I'm using Drupal 5.7 on a Linux system with PHP 5.2.4 and MySQL 4.1.22-standard. Someone emailed me saying that they never got a confirmation email when they registered, and weren't getting any emails when requesting a password change either. I checked it out and it turns out they registered with an email
*****@AOL
they neglected to put the .com at the end of the email address, yet Drupal still created an account for it. Surely this can't be expected behavior, and I think it should be fixed.
Comments
Comment #1
michelleFeature requests need to go against 7.x. 5.x and 6.x are both feature frozen.
Michelle
Comment #2
j.somers commentedThis belongs to the user module.

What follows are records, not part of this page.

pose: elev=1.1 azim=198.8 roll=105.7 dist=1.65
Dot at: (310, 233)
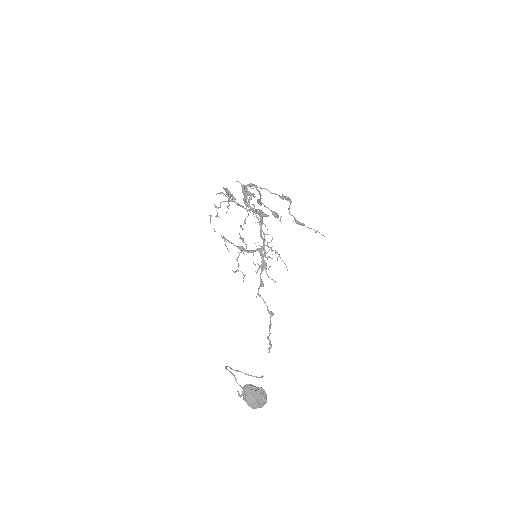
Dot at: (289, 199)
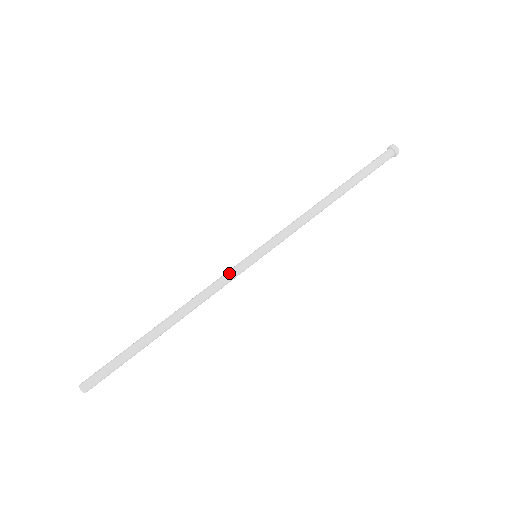
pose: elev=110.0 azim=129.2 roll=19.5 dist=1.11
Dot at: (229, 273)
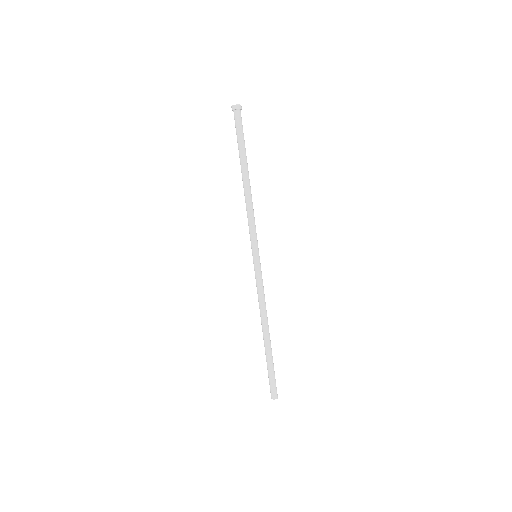
Dot at: (258, 281)
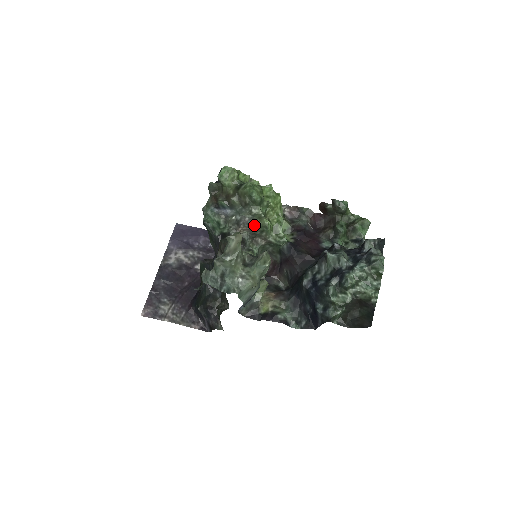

I am by far an expert, but I think an email address without a TLD is actually valid according to the RFC. Drupal 7 does not validate the email address itself but uses PHP functions to do this.
Comment #3
vm commentedI'd never noticed this before. After some checking on my end I notice quite a few emails addresses in my DB with .cmo or .nte where the user registering incorrectly typed the email address. or inadvertantly left off the .tld
Which explains why those users wouldn't get a registration email.
:wonders how many drupal.org accounts are floating in the DB with this same situation:
Comment #4
ultimateboy commented#2 is correct, a tld is not needed, but maybe we should implement warnings if a user does not enter an email address in a standard form - such as #3 .cmo, .nte ... a simple warning if it appears the user has made a mistake sounds like a good idea to me.
Comment #5
drewish commentedi would actually say this has been "fixed" by #308138: Make valid_email_address() support IDNs but i think it's a step backwards and disagree with the feature request. in either case it's really a dupe of that issue at this point.